Quelques-unes sont connues et qualifiées d’indisciplinées. Les plus obscures d’entre elles finissent pour la plupart à Bedford Hills, terrible prison dont des lettres et des rapports témoignent de la brutalité, tout comme les articles de presse au moment de la mutinerie de 1920 à laquelle participent Eva Perkings et Loretta. Mises en scène ou en série, ces femmes forment « un tableau vivant des indisciplinées ». Tout est parti pour Saidiya Hartman d’une photographie terrible, celle d’une petite fille d’à peine dix ans photographiée en « odalisque » sur le divan du photographe Thomas Eakins, qui la désespère dans ce qu’elle montre de l’exploitation, de la contrainte, de la stigmatisation comme marchandise, de la minoration d’une vie. « En regardant cette photo, écrit-elle, on peut presque entendre la symphonie de colère qui résonne dans cette silhouette immobile, arrêtée. C’est une image que je ne peux ni revendiquer ni refuser. Il faut reconnaître que c’est un point de départ difficile, et un aveu que la violence n’est pas exceptionnelle, mais qu’au contraire elle définit l’horizon de l’existence de cette petite fille et des autres. Cela revient à admettre que nous n’avons jamais été destinées à survivre… » Pour lui donner une voix et une existence, elle va chercher ses sœurs, actives dans la construction d’une vie libre pour la deuxième et troisième génération de Noires nées après la fin officielle de l’esclavage : elles qui pressentent que « quelque chose d’autre » doit avoir lieu, même s’il n’est pas facile de retourner la honte et le stigmate pour les transformer en fierté – car « un stigmate n’est pas un attribut, c’est une relation ».

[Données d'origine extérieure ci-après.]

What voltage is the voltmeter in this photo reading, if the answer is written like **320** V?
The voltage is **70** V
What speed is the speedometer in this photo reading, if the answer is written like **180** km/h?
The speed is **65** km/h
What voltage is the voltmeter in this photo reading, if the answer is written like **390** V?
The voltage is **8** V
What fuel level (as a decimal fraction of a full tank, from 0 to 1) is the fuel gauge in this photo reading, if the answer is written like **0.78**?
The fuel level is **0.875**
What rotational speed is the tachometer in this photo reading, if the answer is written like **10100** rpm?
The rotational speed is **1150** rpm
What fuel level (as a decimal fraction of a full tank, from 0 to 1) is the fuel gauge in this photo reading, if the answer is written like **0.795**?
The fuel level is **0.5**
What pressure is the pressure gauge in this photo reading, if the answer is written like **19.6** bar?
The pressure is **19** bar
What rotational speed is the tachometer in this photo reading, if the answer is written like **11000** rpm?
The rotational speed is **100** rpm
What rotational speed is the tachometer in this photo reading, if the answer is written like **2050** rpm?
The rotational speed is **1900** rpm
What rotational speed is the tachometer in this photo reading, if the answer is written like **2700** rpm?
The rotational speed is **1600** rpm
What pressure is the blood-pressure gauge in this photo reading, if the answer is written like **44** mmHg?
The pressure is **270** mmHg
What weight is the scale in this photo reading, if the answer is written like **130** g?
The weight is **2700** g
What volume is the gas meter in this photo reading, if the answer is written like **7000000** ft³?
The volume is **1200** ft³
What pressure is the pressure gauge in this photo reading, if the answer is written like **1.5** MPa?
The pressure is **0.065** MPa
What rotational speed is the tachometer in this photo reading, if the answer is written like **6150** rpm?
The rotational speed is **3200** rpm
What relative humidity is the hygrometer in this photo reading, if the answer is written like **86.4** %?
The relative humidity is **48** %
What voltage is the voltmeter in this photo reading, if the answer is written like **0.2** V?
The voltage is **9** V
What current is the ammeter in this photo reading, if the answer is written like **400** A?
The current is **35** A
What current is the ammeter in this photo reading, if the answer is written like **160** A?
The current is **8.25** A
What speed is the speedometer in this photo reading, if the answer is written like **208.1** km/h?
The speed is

L’indiscipline n’est pas ici l’argument d’autorité du discours qui se voudrait anti-autoritaire. Elle est un véritable programme de pensée adossé à des trajectoires conscientes du fossé qui sépare l’endroit où l’on se trouve et la manière dont on pourrait vivre, « le chemin d’errance emprunté par la nuée sans meneur en quête d’un endroit meilleur ». « L’indiscipline est une pratique de la possibilité à une époque où toutes les routes, à l’exception de celles dont on force le passage, sont condamnées. […] L’indiscipline est une exploration continue de ce qui pourrait être. » C’est elle qui anime aussi ces pages : l’exploration continue de ce qui a été minoré, à savoir l’aspiration de ces femmes à ouvrir leur propre voie. La combinaison inventive et à bonne distance du récit et de l’archive (ce que Saidiya Hartman appelle « fabulation critique » dans son article « Venus in Two Acts » de 2008) est un procédé à double détente : il permet certes de donner mémoire et agentivité à des personnes minorées et empêchées, mais, plus globalement, il retarde et déplace la tendance des historiens à voir dans l’archive le négatif de l’histoire (« une condamnation à mort, un tombeau, l’exposition d’un corps violé »). Il met en mouvement le potentiel créateur d’existences qui ne peuvent dès lors être enfermées dans leur seul statut de victimes.
[1] Isabel Wilkerson, The Warmth of Other Suns: The Epic Story of America’s Great Migration, New York, Random House, 2010 : citée par Saidiya Hartman, Vies rebelles, p. 133.